Floca, Brian
Brian Floca Makes Tracks
Brian Floca’s career in picture books started because of a conversation between Avi, Dick Jackson of Simon and Schuster, and David Macaulay. Think about it—if you wanted three godfathers present at your launch into the children’s book world, could you conceive of a more auspicious triumvirate?
The versatile and vastly talented Avi wanted to do a graphic novel. This was not yesterday or even last year when graphic novels were on several of the media awards lists for ALA—this was nearly twenty years ago. He pitched the idea and his script to Simon & Schuster’s Jackson, who wasn’t sure what such a beast would look like. Avi contacted his friend David Macaulay, who was teaching at the Rhode Island School of Design, and asked him if he could suggest a cartoonist to help him give shape to a bit of the script and create some sample chapters. The creator of The Way Things Work knew just whom to tap for the project that would become City of Light, City of Dark.
“I got to work with Avi to put together four chapters and I also got some independent study with David Macaulay,” recalls Caldecott Medal-winner Brian Floca. Locomotive, Brian’s brilliant melding of science and history, was dedicated to Avi.
The track to Locomotive was not without its twists and turns, or even its curves and gradients. The author/illustrator had proven his facility with modes of transport with Lightship and Moonshot. “I became enchanted by them,” he remembers. “They are driven by such basic elemental things.” He was also drawn to the inherent juxtapositions of steam power in that something as simple as steam could be harnessed to tame a continent. He first made a pitch for a book on how a steam locomotive works but the project grew until it included the story of the transcontinental railroad. “Steam annihilates time and space and this was the first time people could move across land faster than an animal could carry them.”

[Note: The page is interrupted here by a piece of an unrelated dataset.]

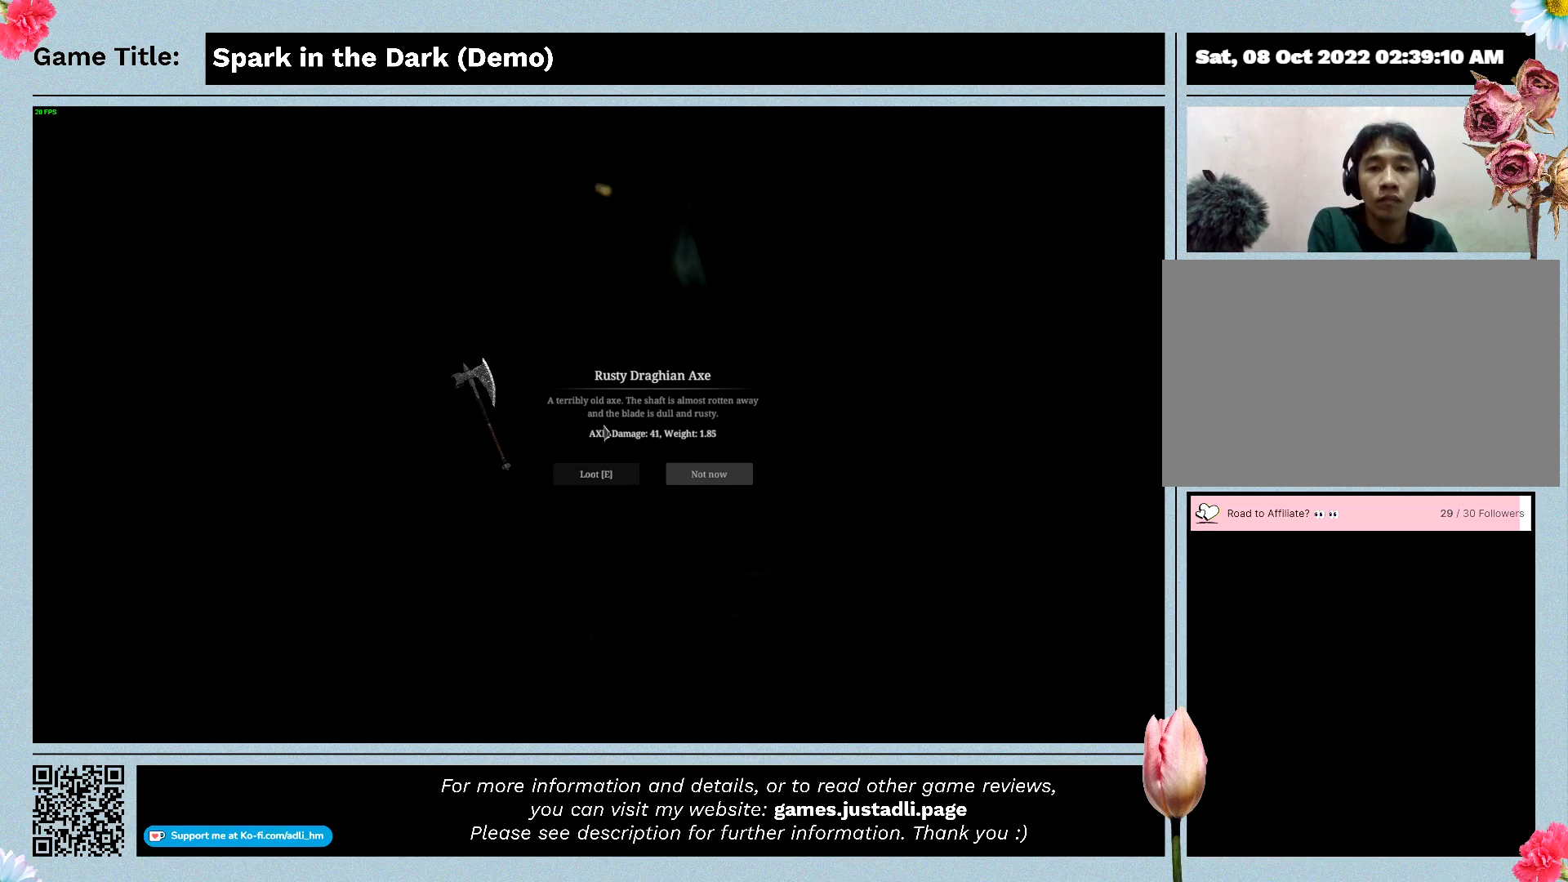
{"keys": [], "events": []}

In addition to being enchanted about the early days of the steam trains, Brian Floca was also entranced by the American West. “Avi and Dick and I were having dinner together in Washington D.C. after the National Book Festival and Avi told stories about his big old dog that looked like a wolf.” Avi lives near Steamboat Springs, Colorado and is surrounded by wilderness. Old Wolf grew from that casual conversation. “Wolves and ravens have this mysterious relationship in the wild,” notes Brian, who points out that both wolves and ravens benefit when a wolf makes a kill. “In Old Wolf, three characters each have a need to prove something to themselves.”
With many admired books and numerous awards behind him, Brian Floca may not need to prove anything to himself at this point. He’s not divulging his next project however. All he would state was that it is to be released in Spring of 2017. Maybe we should ask Avi and Dick Jackson.
Brian Floca has had many influential mentors and teachers in his life. “My Mom was a teacher and took my sister and me to the library so that I learned the importance and validity of books,” begins Brian. He was encouraged in his drawing and names Richard Scarry’s books as an early influence. “They are so full of things to see and there is such a rich and full world within those pages.” He adds that he especially enjoyed their “cheerfulness and curiosity.”
Brian was also lucky to go to a school where teachers regularly read to their students. From his fourth grade teacher whose rendering of James and the Giant Peach bewitched Brian with the image of floating on a peach through the clouds to his sixth grade teacher sharing The Hobbit and The Princess Bride, the wonder of books was ever-present. Except on the day when the teacher was absent and the eager students decided to read some of William Goldman’s classic for themselves and realized she had been editing as she read. But that’s another story.
While his teachers read to him and his art teacher gave him the freedom to draw whatever he wanted, Brian was given the tools and the opportunity to find his path for himself, even if they were train tracks leading to a remote corner of the continent.